While not every team with a high (negative) goal differential can blame it on their goalies, there is a serious gap in how goalies are evaluated in the US.
Coaches, who generally confess to knowing zero about the position, seem to use the following criteria when rostering goalies:
1. Is he European? He's in! (despite it being the UShl, NAhl, etc.)
2. Spent $5,000+ annually doing private goalie lessons with a high-profile coach for 3+ years? He's in!
3. Played for a Prep school (any, even crappy ones)? He's in!
4. Played for a team in HPHL or T1EHL? He's in!
5. Is he Canadian? He's in! (despite it being the UShl, NAhl, etc.)
6. Played on any AAA team in the US and they know his dad/uncle? He's in!
7. Advisor with graphics heavy web site says he's the next Vasilevskiy? He's in!
8. Played for any MN high school team? He's in!
9. Had an older brother in our program? He's in!
10. Team goalie coach likes the loud crunchy noise his C-cuts make? He's in!
Surely this is a bit sarcastic, but there is a kernel of truth in it.
Goalie evaluation has a real need for advanced analytics, probably more so than any other position in our sport. We have historic measures like goals against and save percentage. They provide absolutely zero context to evaluate a goaltender. Example:
Team Heroes goalie Bobby stopped 15/16 shots for a .937 save percentage and a 1.00 goals against average. No passes leading to a shot against him crossed the "royal road" and his team had six power plays. Two of those were 5-on-3s for 1:15. Coach says, "Bobby was solid in the net for us."
Team Sads goalie Jimmy stopped 43/48 shots for an .895 save percentage and a 5.00 goals against average. His team was short handed and gave up two goals during the 5-on-3 PKs and one on a standard 5-on-4 PK. Another goal was a 3-on-1 on a botched line change. Coach says, "Rough night, faced a lot of shots, but has to figure out how to keep us in the game."
The boxscore reads:
Bobby, .937, 1.00
Jimmy, .895, 5.00
In juniors, where a coach is only a couple of bad weekends away from the unemployment line, they have no motivation to risk their job, so the system perpetuates itself.
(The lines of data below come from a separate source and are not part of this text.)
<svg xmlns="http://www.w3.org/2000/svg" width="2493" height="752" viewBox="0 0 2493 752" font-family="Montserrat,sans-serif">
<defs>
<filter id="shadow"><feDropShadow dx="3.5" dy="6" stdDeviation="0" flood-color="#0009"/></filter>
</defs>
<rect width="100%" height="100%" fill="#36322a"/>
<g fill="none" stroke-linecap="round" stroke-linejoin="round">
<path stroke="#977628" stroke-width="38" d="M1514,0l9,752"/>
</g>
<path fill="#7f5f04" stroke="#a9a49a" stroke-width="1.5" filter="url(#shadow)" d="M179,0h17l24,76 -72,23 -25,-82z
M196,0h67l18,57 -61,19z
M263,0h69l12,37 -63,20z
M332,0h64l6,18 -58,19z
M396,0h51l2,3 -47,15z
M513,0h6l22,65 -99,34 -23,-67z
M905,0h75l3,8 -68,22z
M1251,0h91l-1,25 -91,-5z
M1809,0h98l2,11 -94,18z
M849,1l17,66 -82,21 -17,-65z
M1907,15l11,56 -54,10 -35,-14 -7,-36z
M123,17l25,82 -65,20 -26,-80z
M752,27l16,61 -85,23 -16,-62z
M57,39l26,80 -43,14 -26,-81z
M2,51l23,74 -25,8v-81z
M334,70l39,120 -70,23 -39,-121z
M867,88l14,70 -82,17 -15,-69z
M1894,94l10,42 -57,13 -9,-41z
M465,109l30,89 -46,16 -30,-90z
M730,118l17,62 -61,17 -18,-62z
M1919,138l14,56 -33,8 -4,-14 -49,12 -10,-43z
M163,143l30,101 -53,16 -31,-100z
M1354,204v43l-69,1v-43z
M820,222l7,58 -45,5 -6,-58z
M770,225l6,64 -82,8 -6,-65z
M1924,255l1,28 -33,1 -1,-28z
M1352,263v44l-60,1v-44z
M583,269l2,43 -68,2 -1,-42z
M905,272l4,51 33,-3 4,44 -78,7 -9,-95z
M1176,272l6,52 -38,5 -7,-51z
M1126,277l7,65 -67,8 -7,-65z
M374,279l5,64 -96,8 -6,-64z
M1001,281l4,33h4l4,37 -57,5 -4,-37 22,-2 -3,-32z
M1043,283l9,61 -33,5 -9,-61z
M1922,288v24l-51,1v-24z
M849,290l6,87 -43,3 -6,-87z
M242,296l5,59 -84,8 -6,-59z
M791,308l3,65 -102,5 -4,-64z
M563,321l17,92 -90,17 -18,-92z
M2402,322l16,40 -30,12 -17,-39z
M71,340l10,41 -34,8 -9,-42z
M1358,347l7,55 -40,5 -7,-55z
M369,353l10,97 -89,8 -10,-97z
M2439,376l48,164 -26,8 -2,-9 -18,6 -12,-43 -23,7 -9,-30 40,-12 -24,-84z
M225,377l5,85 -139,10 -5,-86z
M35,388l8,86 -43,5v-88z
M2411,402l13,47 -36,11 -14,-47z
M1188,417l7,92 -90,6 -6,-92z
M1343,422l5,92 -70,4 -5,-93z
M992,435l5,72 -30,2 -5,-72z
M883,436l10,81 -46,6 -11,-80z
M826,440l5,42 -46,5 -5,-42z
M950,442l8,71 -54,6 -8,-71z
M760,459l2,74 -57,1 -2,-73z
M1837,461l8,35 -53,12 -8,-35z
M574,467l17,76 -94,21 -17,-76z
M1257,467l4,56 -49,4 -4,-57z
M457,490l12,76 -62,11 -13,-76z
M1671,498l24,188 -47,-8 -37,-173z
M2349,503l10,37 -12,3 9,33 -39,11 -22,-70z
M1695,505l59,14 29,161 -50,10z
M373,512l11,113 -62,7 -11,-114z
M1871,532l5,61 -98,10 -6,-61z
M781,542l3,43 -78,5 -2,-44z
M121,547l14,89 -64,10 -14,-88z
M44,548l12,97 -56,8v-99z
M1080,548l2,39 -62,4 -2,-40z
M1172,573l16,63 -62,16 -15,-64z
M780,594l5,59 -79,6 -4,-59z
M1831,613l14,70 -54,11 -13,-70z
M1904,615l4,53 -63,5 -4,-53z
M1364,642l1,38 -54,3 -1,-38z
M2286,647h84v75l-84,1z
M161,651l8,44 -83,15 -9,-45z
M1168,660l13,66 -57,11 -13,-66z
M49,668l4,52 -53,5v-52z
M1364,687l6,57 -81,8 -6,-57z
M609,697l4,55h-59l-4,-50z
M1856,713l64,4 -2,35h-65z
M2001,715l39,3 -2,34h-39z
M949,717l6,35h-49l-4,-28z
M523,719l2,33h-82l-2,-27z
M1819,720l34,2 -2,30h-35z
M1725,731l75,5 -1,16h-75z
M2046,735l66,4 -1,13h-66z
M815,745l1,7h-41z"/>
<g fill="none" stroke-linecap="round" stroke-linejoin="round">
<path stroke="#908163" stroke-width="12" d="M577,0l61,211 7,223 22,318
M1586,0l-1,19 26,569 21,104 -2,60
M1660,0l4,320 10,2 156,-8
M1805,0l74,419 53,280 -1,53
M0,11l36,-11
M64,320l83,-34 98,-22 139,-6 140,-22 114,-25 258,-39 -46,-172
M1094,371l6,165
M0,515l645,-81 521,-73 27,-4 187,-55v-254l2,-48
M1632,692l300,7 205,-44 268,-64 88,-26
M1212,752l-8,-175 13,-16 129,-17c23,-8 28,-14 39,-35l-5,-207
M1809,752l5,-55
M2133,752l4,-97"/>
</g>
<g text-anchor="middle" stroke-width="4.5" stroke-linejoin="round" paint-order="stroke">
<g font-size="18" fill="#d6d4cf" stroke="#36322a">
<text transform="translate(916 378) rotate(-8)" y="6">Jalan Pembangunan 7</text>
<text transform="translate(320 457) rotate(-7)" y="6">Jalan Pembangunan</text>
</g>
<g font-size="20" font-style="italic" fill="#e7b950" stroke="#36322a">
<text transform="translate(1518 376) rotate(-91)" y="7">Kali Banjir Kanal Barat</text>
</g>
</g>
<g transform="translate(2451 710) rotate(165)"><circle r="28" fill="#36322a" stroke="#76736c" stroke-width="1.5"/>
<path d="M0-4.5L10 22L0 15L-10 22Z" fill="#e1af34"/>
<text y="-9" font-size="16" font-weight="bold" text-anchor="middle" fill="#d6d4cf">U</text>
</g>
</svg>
While a (valid) argument could be made about too many teams/kids in junior, the problem of poor goaltender evaluation would still exist.
When I started coaching I saw this goalie at tryouts making acrobatic saves and was impressed. I would have taken him, but then was told by an experienced goalie coach he mostly watches how the goalie makes the simple saves, not the highlight ones. He said the goalie was too erratic and reactionary and made things harder than they should have been. I never picked a goaltender again after that. More coaches should accept their limitations, especially if they never played goal.
Kind of funny...after my initial post/rant, I saw that a goalie Danbury (NA) traded earlier this season just committed to play NCAA D1.
Maybe Danbury just makes bad decisions in general?